- 12.005 Notrufe sind im Jahr 2016 bei der Bochumer Polizei ins Leere gelaufen
- Ein Anruf gilt als verloren, wenn der Anrufer nach fünf Sekunden auflegt
- Die Bochumer Polizei hält diese Zahlen für realistisch – und nennt Gründe dafür
Bochum.
Plötzlich war da dieser Knall. Dann noch ein einer. Meine erste Assoziation: Das sind Schüsse.
Ich war gerade auf der Autobahn auf dem Weg nach Bochum, als das passierte – weit und breit kein anderes Auto. Klar: Vielleicht kamen die Geräusche von einer Fehlzündung; vielleicht ein kaputter Auspuff irgendwo. „Aber was, wenn es doch Schüsse sind?“, dachte ich – und rief die Polizei: 110.
Doch niemand hob ab am anderen Ende. Ich ließ es klingeln, zehn Mal, elf Mal. Probierte es nochmal. Nichts.
Ich bin nicht der einzige, dem das 2016 passiert ist. Leser berichten uns immer wieder von ähnlichen Fällen. Eine Leserin erzählt uns, sie habe im Winter einen Mann auf der Straße liegen sehen, der ausgehen habe, als sei er möglicherweise tot. Als sie die Polizei rufen wollte, ging dort einfach niemand ran.
Das NRW-Innenministerium teilt mit: 12.005 Notrufe sind bei der Bochumer Polizei ins Leere gelaufen, 152.387 Anrufe wurden angenommen.
Wenn er nach fünf Sekunden vom Anrufer beendet wird, ist der Anruf verloren
Ein Notruf gilt als verloren und wird im System registriert, wenn er nach fünf Sekunden vom Anrufer beendet wird, ohne angenommen worden zu sein.
Pressesprecher der Polizei Bochum hält Zahlen für realistisch
Frank Lemanis von der Bochumer Polizei hält die Zahl von 12.005 Anrufen für „realistisch“. „Uns ist aber kein einziger unbeantworteter Notruf bekannt, der zu gravierenden Schäden geführt hat“, sagt er.
Auch unnötige Anrufe blockieren die Leitungen
Dazu komme, dass auch unnötige Anrufe die Leitungen blockieren. Anrufe etwa von bisweilen psychisch kranken Menschen, die am Tag 20 Mal anrufen, um Polizisten zu beschimpfen oder ein Taxi zu bestellen, sagt Lemanis.
Das ist allerdings kein spezielles Problem der Stadt Bochum. Auch andere Städte kennen dieses Problem.
An sieben Arbeitsplätzen sitzen zwischen vier und sieben Mitarbeiter
Ein weiteres Problem laut Lemanis: Zu wenig Personal in den Dienststellen. In Bochum arbeiten an sieben Arbeitsplätzen und je nach Einsatzaufkommen zwischen vier und sieben Mitarbeiter.

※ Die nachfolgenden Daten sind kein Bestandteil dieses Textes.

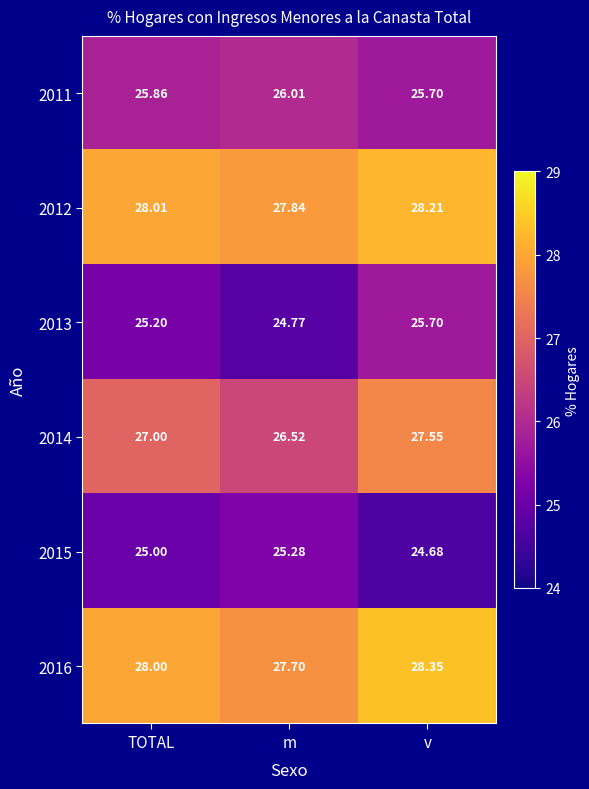

Which category has the highest value in the 2016 series?

v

„Wenn man mal ehrlich ist, geht das natürlich nicht, dass ein Anruf ins Leere geht“, sagt Frank Lemanis. „Aber wie viele Menschen will man denn auf der Leitstelle haben, damit sowas nicht passiert? Wenn man acht Anrufe bei sieben Mitarbeitern hat, geht eben der achte ins Leere“.
Manche Anrufe müssen von zwei Polizisten bewältigt werden
Außerdem müssten manchmal auch Anrufe von zwei Kollegen bewältigt werden, weil der zweite Kollege bereits Einsatzkräfte koordiniert. „Wir versuchen aber natürlich alles und rufen auch zurück, wenn Notrufe nicht durchgegangen sind.“
Das ergibt Sinn. Denn an andere Dienststellen werden die Anrufe nicht weitergeleitet. Auch das geht aus der Mitteilung des Innenministeriums hervor. Die Bochumer Telefonanlage erfülle nicht die technischen Voraussetzungen einer automatischen Weiterleitung, heißt es dort.
Aber vielleicht ändert sich das bald. Denn insgesamt reichen „die bestehenden Räume hier nicht aus“, sagt Lemanis. „Das muss neu gebaut oder aufgestockt werden. Das dafür nötige Verfahren läuft bereits“. Es werde aber wohl noch Jahre dauern, bis der Bau vollendet ist.